BEGIN Data shown
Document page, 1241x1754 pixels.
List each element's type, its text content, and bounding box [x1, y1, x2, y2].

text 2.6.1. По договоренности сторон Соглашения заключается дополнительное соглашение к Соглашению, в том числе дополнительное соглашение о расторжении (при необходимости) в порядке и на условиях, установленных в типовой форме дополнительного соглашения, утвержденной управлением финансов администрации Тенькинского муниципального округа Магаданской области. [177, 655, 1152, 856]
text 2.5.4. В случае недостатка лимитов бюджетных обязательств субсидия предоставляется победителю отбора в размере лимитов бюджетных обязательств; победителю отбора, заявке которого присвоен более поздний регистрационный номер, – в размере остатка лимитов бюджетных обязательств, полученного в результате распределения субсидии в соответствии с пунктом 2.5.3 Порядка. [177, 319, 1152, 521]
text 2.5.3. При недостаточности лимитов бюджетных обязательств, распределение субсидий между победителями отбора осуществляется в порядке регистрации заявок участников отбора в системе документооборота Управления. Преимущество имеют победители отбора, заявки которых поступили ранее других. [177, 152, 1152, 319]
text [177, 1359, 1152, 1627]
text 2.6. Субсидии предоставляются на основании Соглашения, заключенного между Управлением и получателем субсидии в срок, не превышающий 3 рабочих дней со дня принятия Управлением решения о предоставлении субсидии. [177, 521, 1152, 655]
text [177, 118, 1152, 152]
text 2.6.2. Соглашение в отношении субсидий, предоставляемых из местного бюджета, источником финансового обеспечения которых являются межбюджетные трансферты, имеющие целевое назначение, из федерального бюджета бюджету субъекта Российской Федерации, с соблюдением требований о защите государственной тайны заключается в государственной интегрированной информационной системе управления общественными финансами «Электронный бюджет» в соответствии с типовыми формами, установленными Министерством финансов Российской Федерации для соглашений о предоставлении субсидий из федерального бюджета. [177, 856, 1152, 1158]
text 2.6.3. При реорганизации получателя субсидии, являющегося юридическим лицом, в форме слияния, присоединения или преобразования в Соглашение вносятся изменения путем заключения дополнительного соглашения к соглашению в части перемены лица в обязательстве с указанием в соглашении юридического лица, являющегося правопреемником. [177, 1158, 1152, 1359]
END Data shown
Task brief: Output exactly the lines between the one containing "text [177, 118, 1152, 152]" and the final line above, both inclusive.

Output for this exercise:
text [177, 118, 1152, 152]
text 2.6.2. Соглашение в отношении субсидий, предоставляемых из местного бюджета, источником финансового обеспечения которых являются межбюджетные трансферты, имеющие целевое назначение, из федерального бюджета бюджету субъекта Российской Федерации, с соблюдением требований о защите государственной тайны заключается в государственной интегрированной информационной системе управления общественными финансами «Электронный бюджет» в соответствии с типовыми формами, установленными Министерством финансов Российской Федерации для соглашений о предоставлении субсидий из федерального бюджета. [177, 856, 1152, 1158]
text 2.6.3. При реорганизации получателя субсидии, являющегося юридическим лицом, в форме слияния, присоединения или преобразования в Соглашение вносятся изменения путем заключения дополнительного соглашения к соглашению в части перемены лица в обязательстве с указанием в соглашении юридического лица, являющегося правопреемником. [177, 1158, 1152, 1359]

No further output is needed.